Home / Ukraine / Putin vs. Erdogan

Putin vs. Erdogan

On Feb. 2, Turkish President Recep Erdogan urgently sought an audience with his Russian counterpart, Vladimir Putin. The Turkish envoy in Moscow relayed the message, though has, it seems, nonetheless to receive a response.

It was the second time Erdogan has been rebuffed by Putin following Turkey’s downing of a Russian infantry jet in November. Instead of talking, Putin has indicted Turkey of stabbing Russia in the behind and supporting terrorists in Syria.

The underlying dispute is Putin’s support for Syrian President Bashar Assad. When Russia intervened in Syria’s polite fight at the finish of September, it saved an embattled regime that Erdogan had sought to overthrow.

The incompatibility of these vital visions has been exacerbated by a building personal adversary between Putin and Erdogan.

The two leaders have most in common. Both have peremptory styles, and both have done events in Syria a cornerstone of their recognition at home. Their instinct to escalate rather than behind down has combined an especially diligent conditions in which they could feasible come into conflict.

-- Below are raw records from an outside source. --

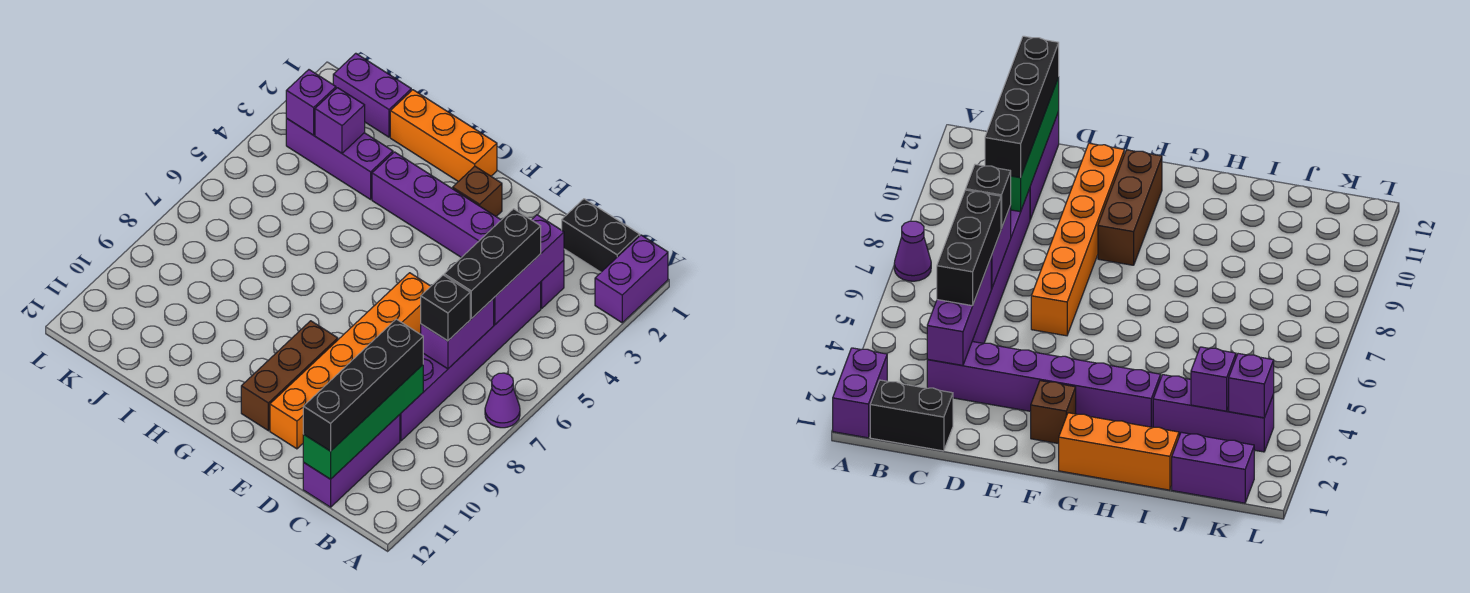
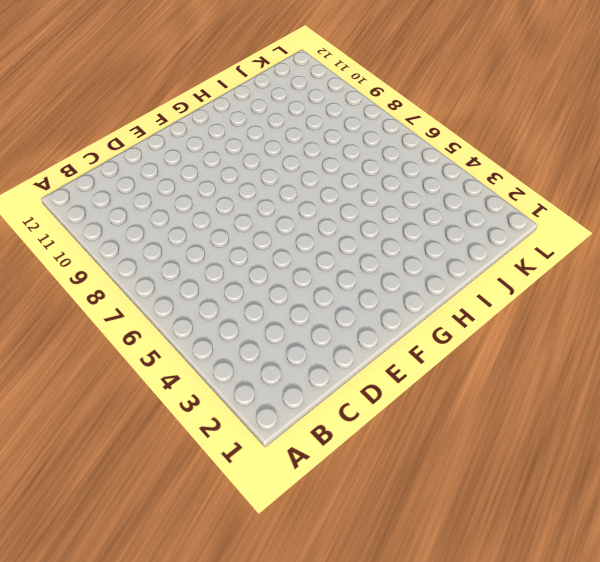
none -> purple 1x2 brick [595,235,668,323]
none -> purple 1x1 cone [485,373,520,428]
none -> black 1x2 brick [562,199,640,272]

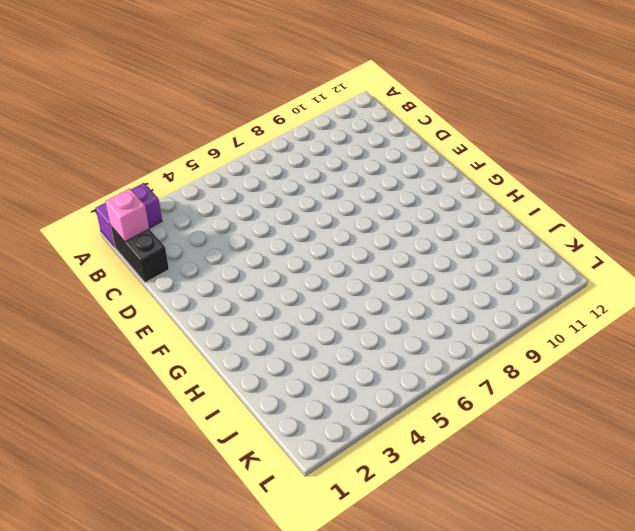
pink 1x1 brick [105,189,149,242] -> none
none -> purple 1x1 cone [485,373,520,428]
none -> purple 1x6 brick [372,152,564,308]
none -> purple 1x6 brick [400,282,541,441]

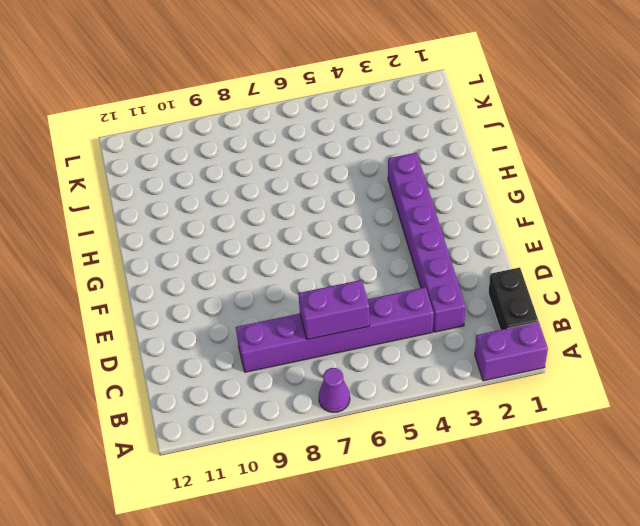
none -> purple 1x3 brick [303,415,400,507]
none -> orange 1x6 brick [270,273,431,449]
none -> brown 1x1 brick [453,166,502,216]

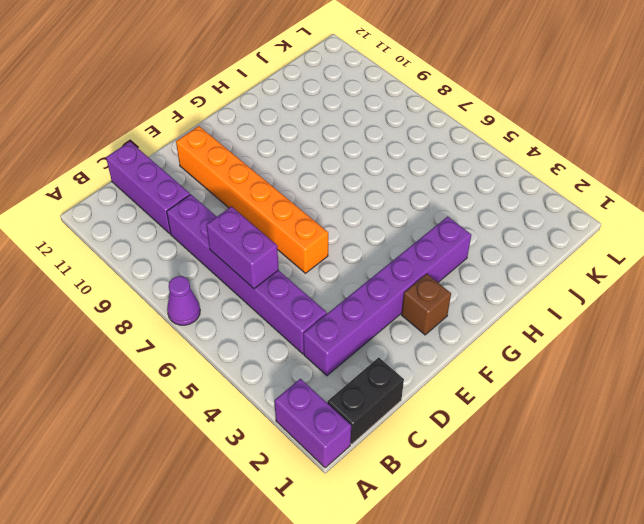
none -> brown 1x3 brick [241,321,338,431]
none -> orange 1x3 brick [390,90,497,182]
none -> purple 1x3 brick [286,119,393,199]

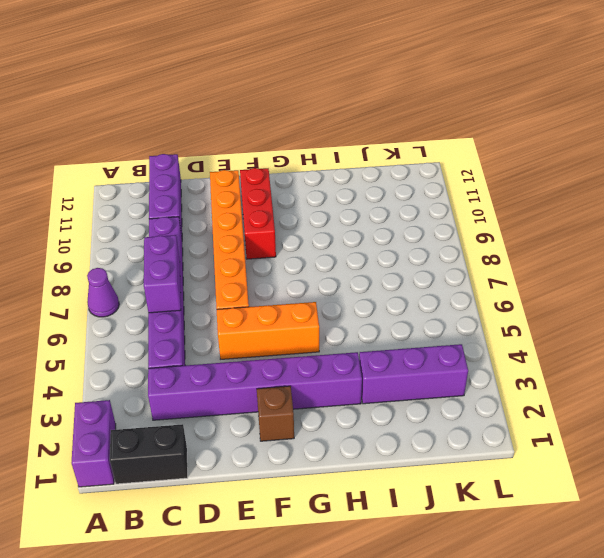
orange 1x3 brick [217,302,319,359] -> orange 1x3 brick moved to [390,90,497,182]
red 1x3 brick [240,168,276,259] -> brown 1x3 brick [241,321,338,431]
none -> purple 1x2 brick [333,53,411,137]
none -> purple 1x3 brick [494,215,564,325]
none -> green 1x4 brick [303,365,423,479]

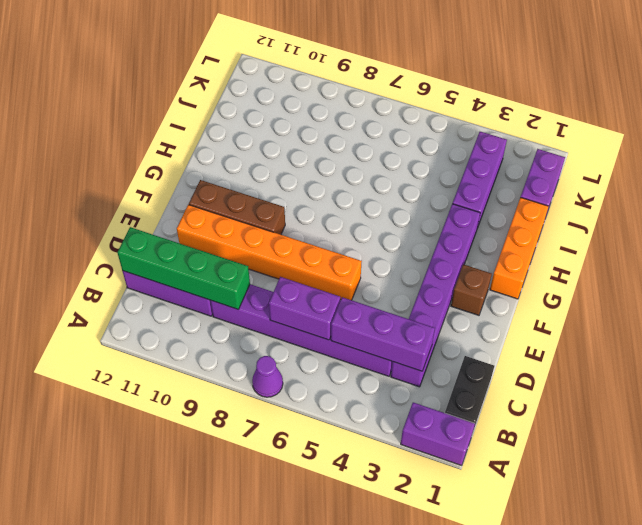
none -> purple 1x1 brick [315,88,365,153]
none -> purple 1x1 brick [286,70,336,135]
none -> black 1x3 brick [444,209,541,319]

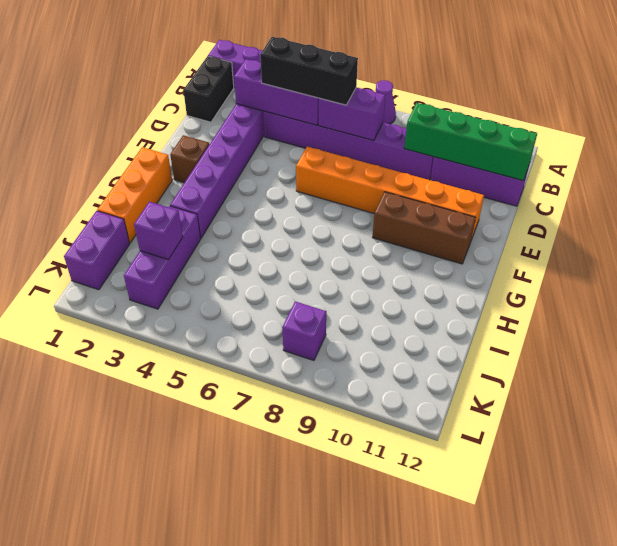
purple 1x1 brick [282,301,326,360] -> purple 1x1 brick moved to [286,70,336,135]
none -> black 1x1 brick [421,275,470,341]
none -> black 1x4 brick [303,319,423,451]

“Both Russia and Turkey are opposed any other’s pride,” says Dr. Theodore Karasik, a senior confidant at the UAE-based Gulf State Analytics. “The odds of an escalation is high. It’s a nightmare unfolding that might come true.”

First Contact

Russian planes began drifting fight missions to support Assad’s beleaguered belligerent army on Sept. 30. In mid-October, the Syrian infantry launched an assault on the northwestern segment of Aleppo, a swath of territory nestled opposite the Turkish limit and populated by Turkmen rebels upheld by Erdogan.

The assault was delayed to gain momentum, though Russian atmosphere support eventually gave Syrian supervision army a decisive edge. Ankara was not pleased, and claimed the Russian aircraft had been regularly violating Turkish airspace during operations. Then, on Nov. 24, the Turkish Air Force downed a Russian Su-24 fighter-bomber.

The diplomatic fallout from the shoot-down was quick and heated, though it remained cramped to rhetoric and economic plea by Russia. Since the incident, trade family with Turkey have all though damaged down, and Ankara is now embellished in Moscow as a supporter of terrorism.

Tensions between Russia and Turkey subsided by Dec and January — the ongoing conflict for Aleppo has nonetheless to sway in either side’s favor. But family once again took a turn for the worse on Jan. 30, when Ankara indicted another Russian aircraft of violating the airspace.

Round Two

True to form, Erdogan lashed out. “If Russia continues the violations of Turkish emperor rights, it will be forced to endure the consequences,” he said.

The U.S. infantry corroborated Turkey’s chronicle of events and called on both sides to show restraint.

The calls were mostly unheeded. On Feb. 1, the Russian Defense Ministry denounced the allegations as “naked propaganda,” and accused Turkish army of providing artillery cover to Turkmen insurgent army underneath attack from government infantry in Aleppo.

Also on Monday, the Kommersant journal reported that a Turkish jingoist organisation the Grey Wolves might have been obliged for the downing of a Russian municipal airliner over Egypt in October.

Turkey has been antagonizing Russia in its possess way. On Jan. 31, Russia’s Association of International Truck Drivers suggested Turkish licenses for their truckers had not been renewed — another poke in an ever-intensifying trade war.

“With Turkmen issuing into Turkey, Erdogan is now perplexing to play tough … though Russia is positively not going to change the behavior,” pronounced Dr. Theodore Karasik, a senior confidant at Gulf State Analytics.

But Erdogan’s diversion of playing it tough brings critical risks, and the reasons for this are than Turkey’s options are apropos increasingly limited.

Turkey is radically losing the onslaught opposite Russia in Syria. In the second half of January, the number of Russian atmosphere strikes on the Turkish limit increasing significantly. “After several strategically critical victories in the area, Russia and the Syrian supervision finally feel they are tighten to gaining some-more belligerent in Aleppo and in Latakia,” pronounced Barmin.

These gains might be solidified in the entrance days. On Jan. 3, the RIA Novosti news group reported that Assad’s army successfully encircled the rebels in Aleppo, slicing off their supply lines to the Turkish border.

Though Assad and his Russian allies have nonetheless to win the war, Russia has determined a de facto no fly section in northern Syria, and Turkey’s ability to supply the rebels might be in jeopardy.

“Russia vs. Turkey is now a permanent tie on the geopolitical map,” pronounced Karasik. “And the key reason is that Ankara is simply not removing the way.”